Inputs: - data/analysis/comparison_report.json (loaded if present, generated otherwise) - data/analysis/{slug}_convergence.json for both target and control - data/analysis/{slug}_drift.json for both target and control
Outputs (in-notebook): - Side-by-side change-point timelines (target vs control) - Per-feature-family contrast bar chart (significant ones) - Velocity-trajectory overlay (centroid drift over time) - Verdict: count of feature families where target activity is significantly higher than control
Run metadata: (auto-populated by first code cell)
10.1 Methodology note
Control comparison detects whether the target’s signal is anomalous relative to a peer. If the same change-point density, the same family elevations, and the same centroid-velocity trajectory show up in a control author publishing into the same outlet over the same period, the signal is editorial (CMS, copy-desk, house style) — not the target’s own writing change.
- Pair selection: the default pair (
colby-halltarget,sarah-rumpfcontrol) is chosen because both authors have similar publishing volume but the target has the strongest convergence signal in the corpus. To pick a different pair, override the parameters cell:quarto render notebooks/08_control_comparison.ipynb -P target_slug:foo -P control_slug:bar. - Statistical test: Welch’s two-sample t-test per feature (target vs pooled controls). Family-level elevation requires at least one feature with
p < 0.05ANDtarget_mean > control_mean. - Editorial-vs-author signal: for every target convergence window, count the fraction of controls with no overlapping window.

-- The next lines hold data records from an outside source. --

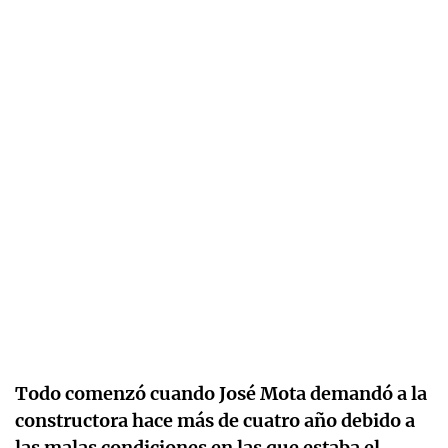
Todo comenzó cuando José Mota demandó a la
constructora hace más de cuatro año debido a
las malas condiciones en las que estaba el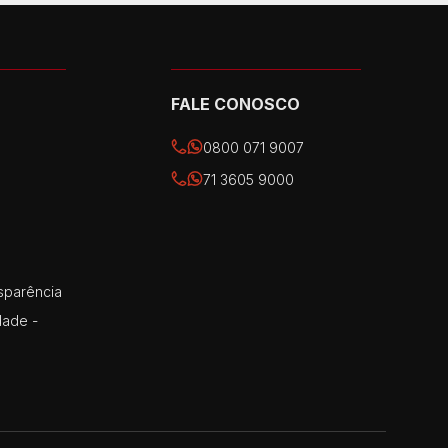
FALE CONOSCO
0800 071 9007
71 3605 9000
sparência
dade -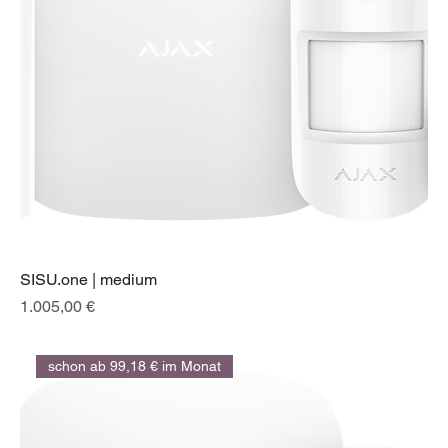
SISU.one | medium
Preis
1.005,00 €
schon ab 99,18 € im Monat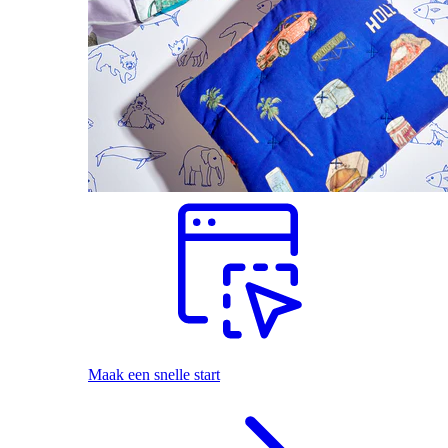
Maak een snelle start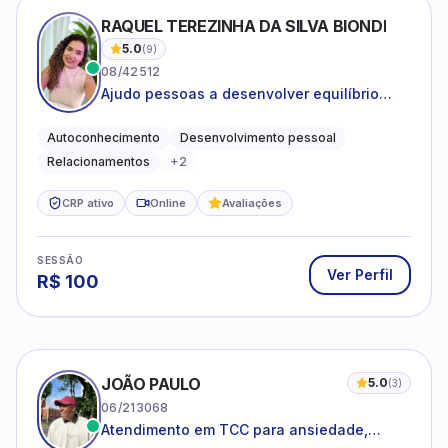
RAQUEL TEREZINHA DA SILVA BIONDI
5.0
(
9
)
08/42512
Ajudo pessoas a desenvolver equilíbrio
emocional e relações mais saudáveis
Autoconhecimento
Desenvolvimento pessoal
Relacionamentos
+
2
CRP ativo
Online
Avaliações
SESSÃO
Ver Perfil
R$
100
JOÃO PAULO
5.0
(
3
)
06/213068
Atendimento em TCC para ansiedade,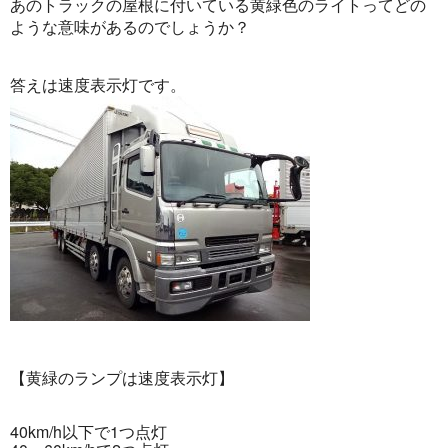
あのトラックの屋根に付いている黄緑色のライトってどの
ような意味があるのでしょうか？
答えは速度表示灯です。
【黄緑のランプは速度表示灯】
40km/h以下で1つ点灯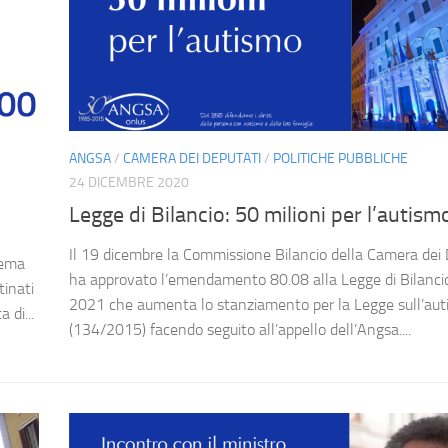
ANGSA
/
CAMERA DEI DEPUTATI
/
POLITICHE PUBBLICHE
24 DICEMBRE 2020
Legge di Bilancio: 50 milioni per l’autism
Il 19 dicembre la Commissione Bilancio della Camera dei 
hema
ha approvato l’emendamento 80.08 alla Legge di Bilancio 
tinati
2021 che aumenta lo stanziamento per la Legge sull’au
 di...
(134/2015) facendo seguito all’appello dell’Angsa....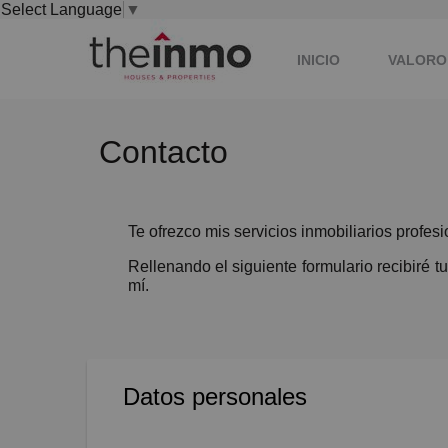
Select Language
▼
INICIO
VALORO
Contacto
Te ofrezco mis servicios inmobiliarios profes
Rellenando el siguiente formulario recibiré
mí.
Datos personales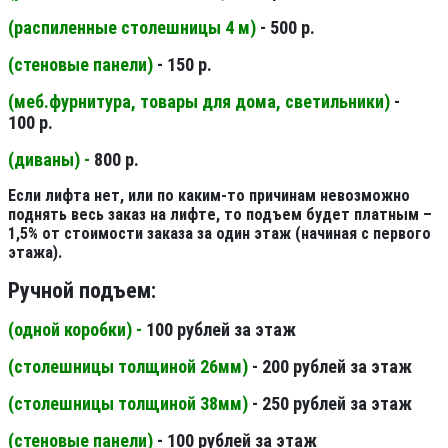
(распиленные столешницы 4 м
)
- 500 р.
(стеновые панели
)
- 150 р.
(меб.фурнитура, товары для дома, светильники
)
-
100 р.
(диваны) -
800 р.
Если лифта нет, или по каким-то причинам невозможно
поднять весь заказ на лифте, то подъем будет платным –
1,5% от стоимости заказа за один этаж (начиная с первого
этажа).
Ручной подъем:
(одной коробки) -
100 рублей за этаж
(столешницы толщиной 26мм
)
- 200 рублей за этаж
(столешницы толщиной 38мм
)
- 250 рублей за этаж
(стеновые панели
)
- 100 рублей за этаж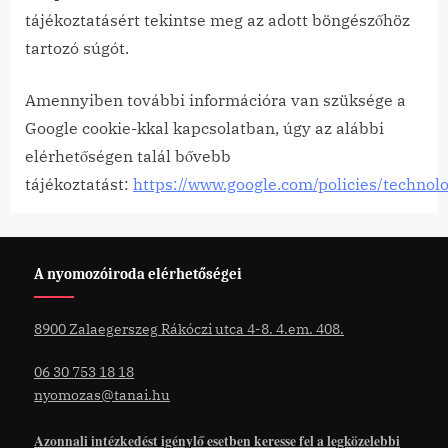
tájékoztatásért tekintse meg az adott böngészőhöz
tartozó súgót.
Amennyiben további információra van szüksége a
Google cookie-kkal kapcsolatban, úgy az alábbi
elérhetőségen talál bővebb
tájékoztatást:
https://www.google.com/policies/technolo
A nyomozóiroda elérhetőségei
8900 Zalaegerszeg Rákóczi utca 4-8. 4.em. 408.
06 30 753 18 18
nyomozas@tanai.hu
Azonnali intézkedést igénylő esetben keresse fel a legközelebbi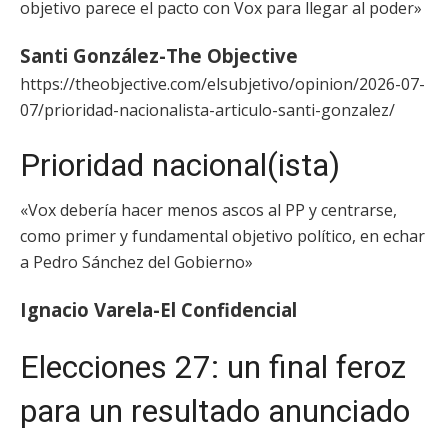
objetivo parece el pacto con Vox para llegar al poder»
Santi González-The Objective
https://theobjective.com/elsubjetivo/opinion/2026-07-
07/prioridad-nacionalista-articulo-santi-gonzalez/
Prioridad nacional(ista)
«Vox debería hacer menos ascos al PP y centrarse,
como primer y fundamental objetivo político, en echar
a Pedro Sánchez del Gobierno»
Ignacio Varela-El Confidencial
Elecciones 27: un final feroz
para un resultado anunciado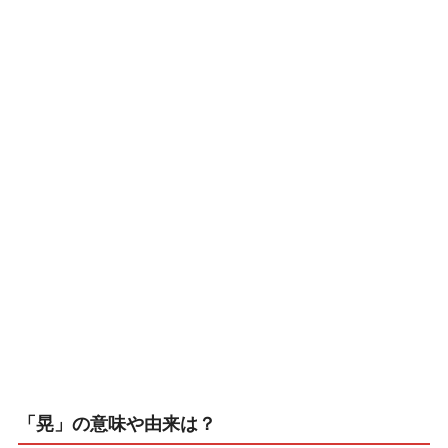
「晃」の意味や由来は？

Mean across all target windows.
0= controls always agree (outlet-wide),1= controls never agree (author-specific). - Provenance: when the persisted
comparison_report.jsondoes not cover the requested pair, this notebook regenerates it viaforensics.analysis.compare_target_to_controlsand writes the result back to disk.
Summary finding: Side-by-side control comparisons distinguish author-specific drift from outlet-wide editorial shifts.